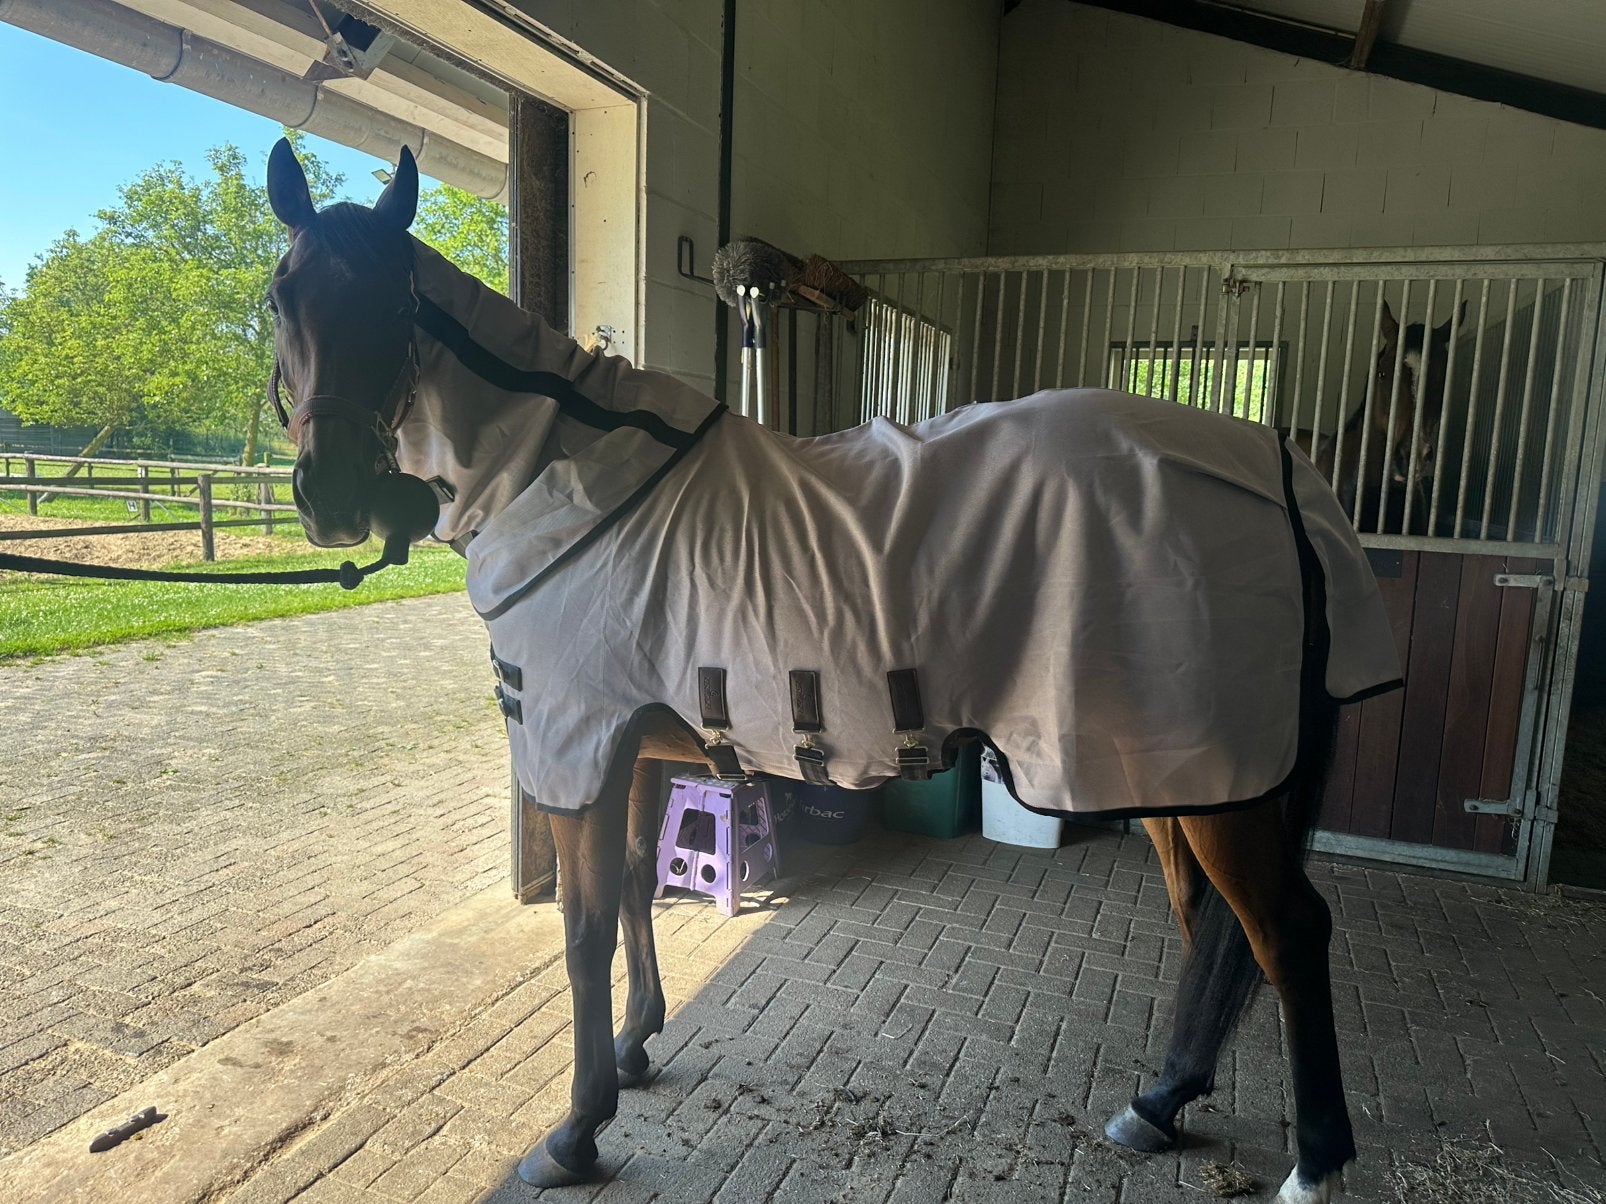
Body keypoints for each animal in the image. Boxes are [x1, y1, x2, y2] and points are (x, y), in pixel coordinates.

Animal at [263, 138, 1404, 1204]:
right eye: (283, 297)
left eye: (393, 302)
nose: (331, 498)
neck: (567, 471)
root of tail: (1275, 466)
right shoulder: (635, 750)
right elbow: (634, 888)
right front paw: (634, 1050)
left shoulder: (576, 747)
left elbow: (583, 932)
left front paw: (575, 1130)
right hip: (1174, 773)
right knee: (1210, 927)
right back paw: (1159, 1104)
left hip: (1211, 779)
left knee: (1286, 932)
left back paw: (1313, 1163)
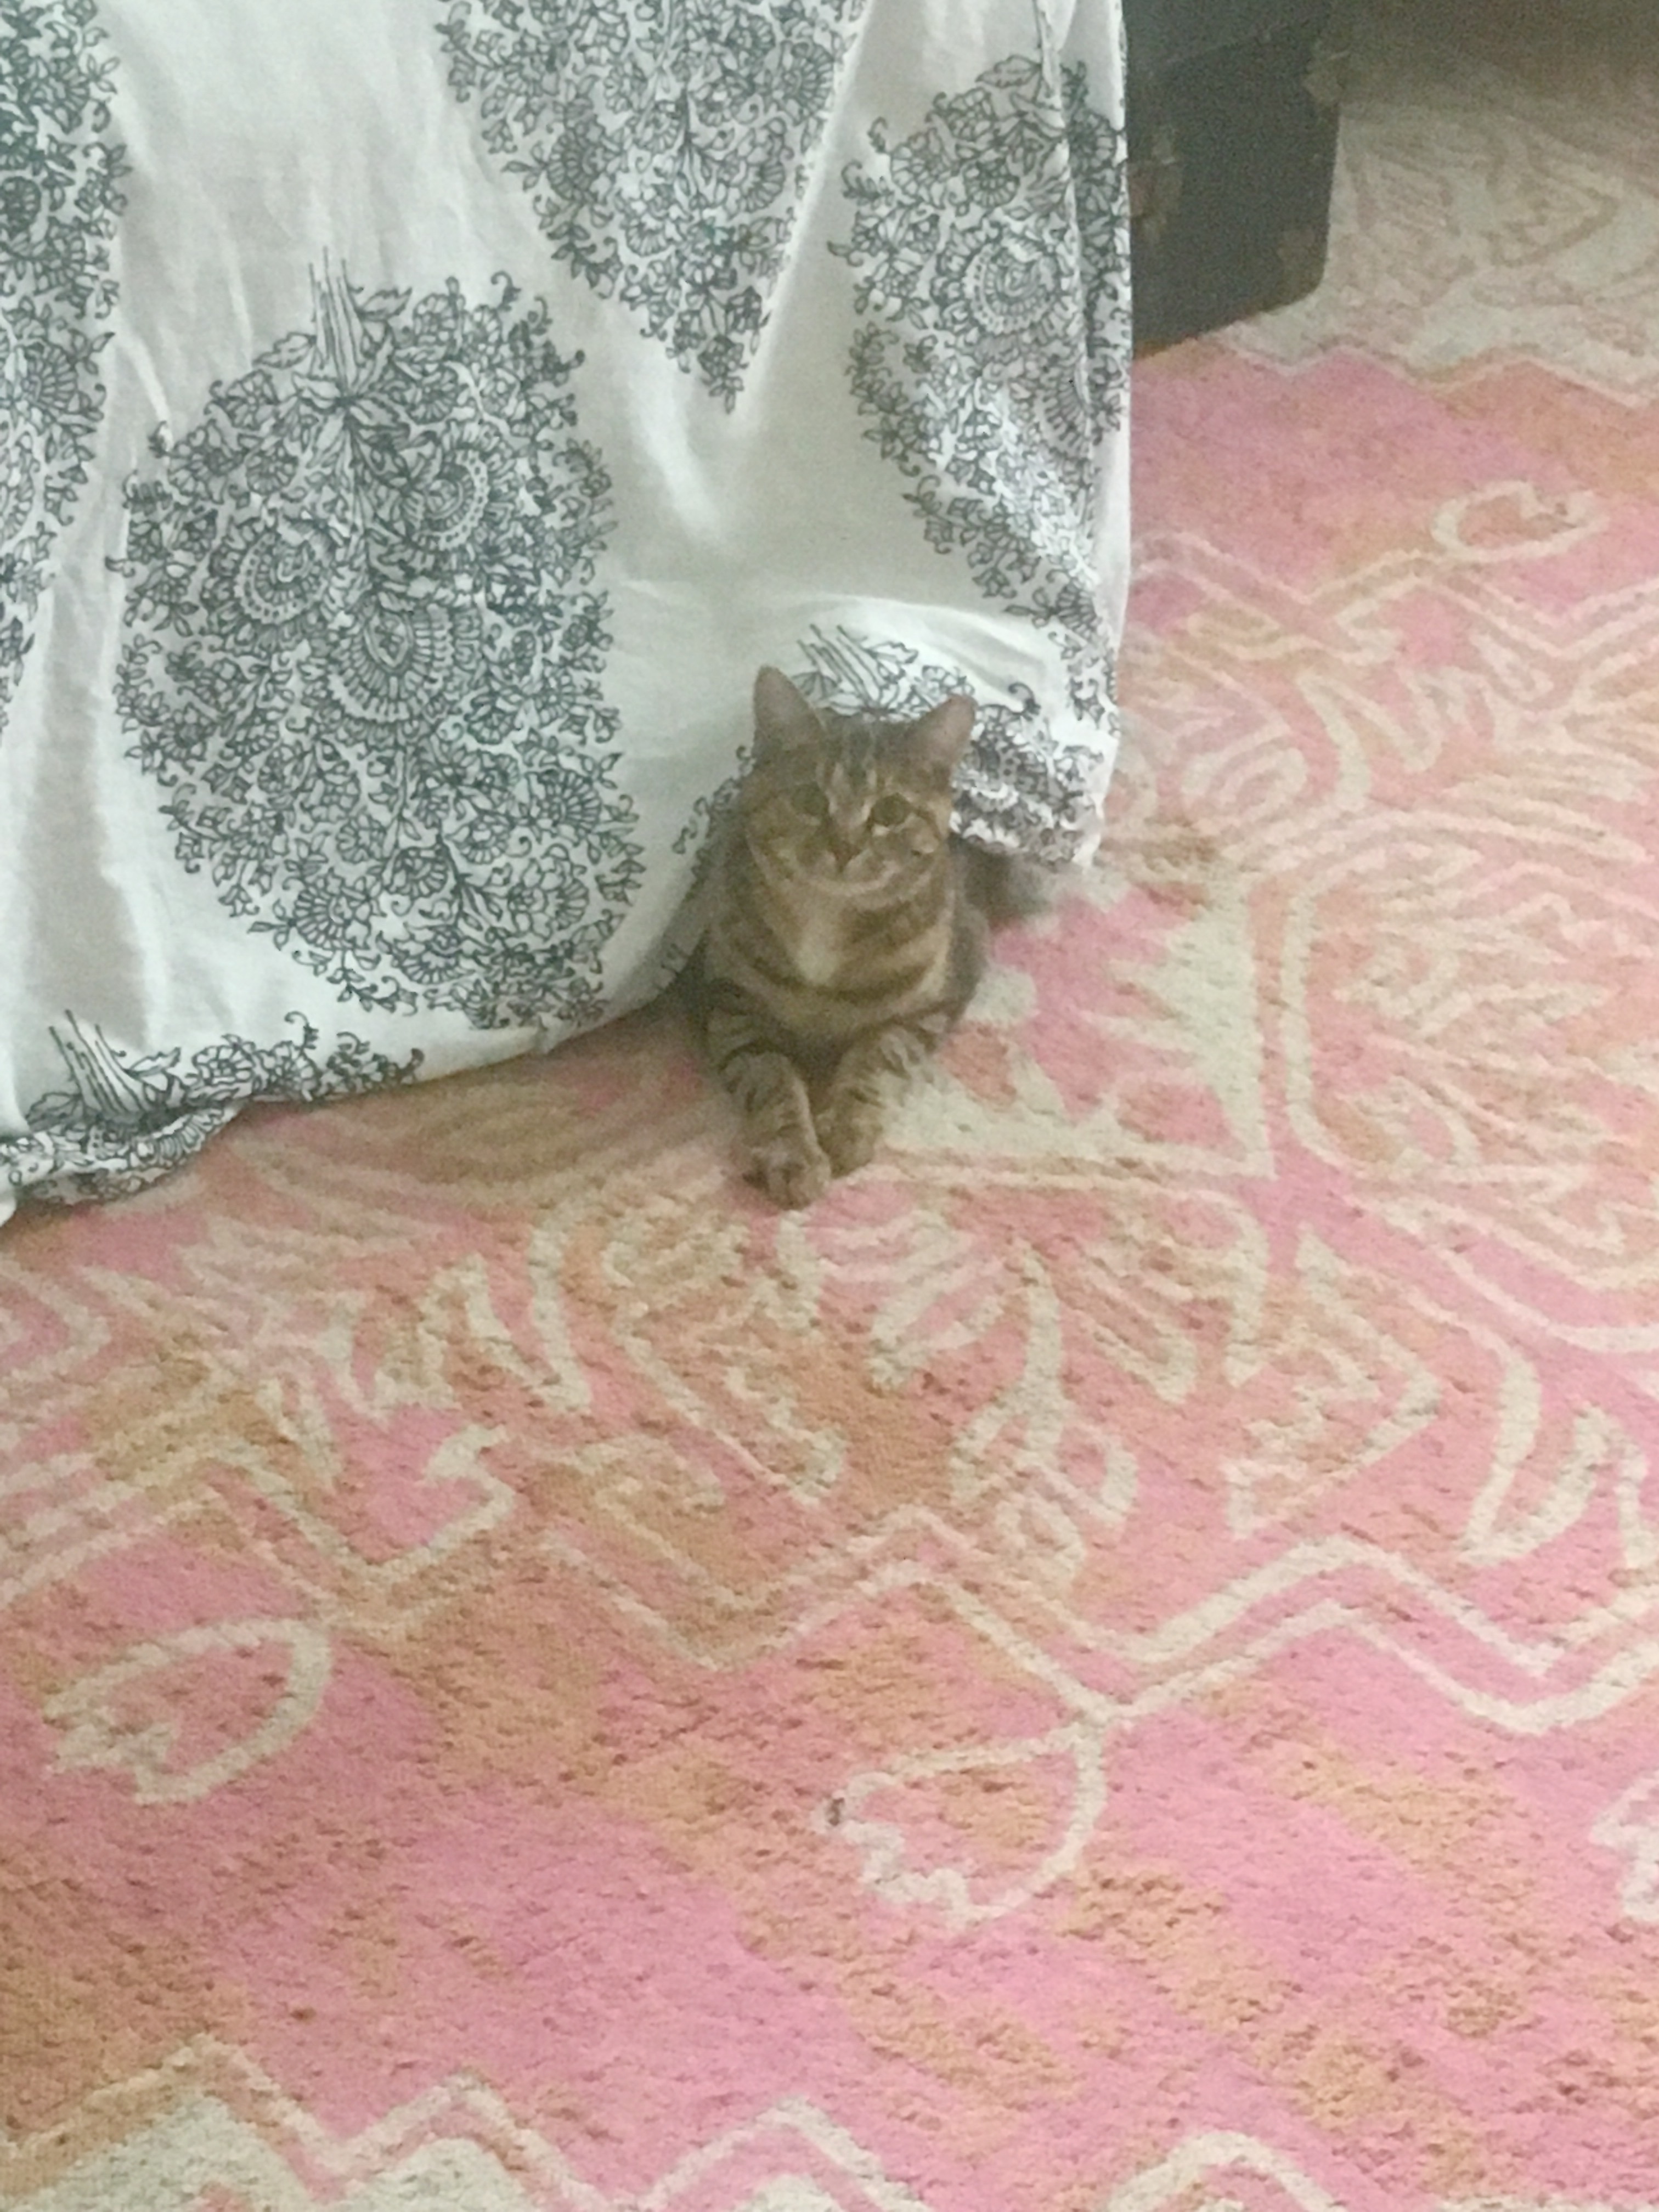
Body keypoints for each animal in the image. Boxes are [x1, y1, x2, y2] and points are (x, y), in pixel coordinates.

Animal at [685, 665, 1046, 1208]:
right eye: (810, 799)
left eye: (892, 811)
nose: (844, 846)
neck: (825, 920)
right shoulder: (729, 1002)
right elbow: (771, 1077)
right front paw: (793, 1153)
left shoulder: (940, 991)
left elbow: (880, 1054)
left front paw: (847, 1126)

**Your objective:** Could you write out exactly the lines running from the one with "root of tail: (1275, 466)" through the last line of the data above, both ends kept, and omit any picture?

**Result of this exercise:**
root of tail: (1275, 466)
right shoulder: (635, 750)
right elbow: (634, 888)
right front paw: (634, 1050)
left shoulder: (576, 747)
left elbow: (583, 932)
left front paw: (575, 1130)
right hip: (1174, 773)
right knee: (1210, 927)
right back paw: (1159, 1104)
left hip: (1211, 779)
left knee: (1286, 932)
left back paw: (1313, 1163)
Body keypoints for each animal in the image. Boxes are [x1, y1, x2, y2] and points are (x, y), in pixel coordinates.

Animal at [685, 665, 1046, 1208]:
right eye: (810, 799)
left eye: (892, 811)
nose: (844, 846)
neck: (825, 920)
right shoulder: (729, 1002)
right elbow: (771, 1077)
right front paw: (793, 1153)
left shoulder: (940, 991)
left elbow: (880, 1054)
left front paw: (847, 1126)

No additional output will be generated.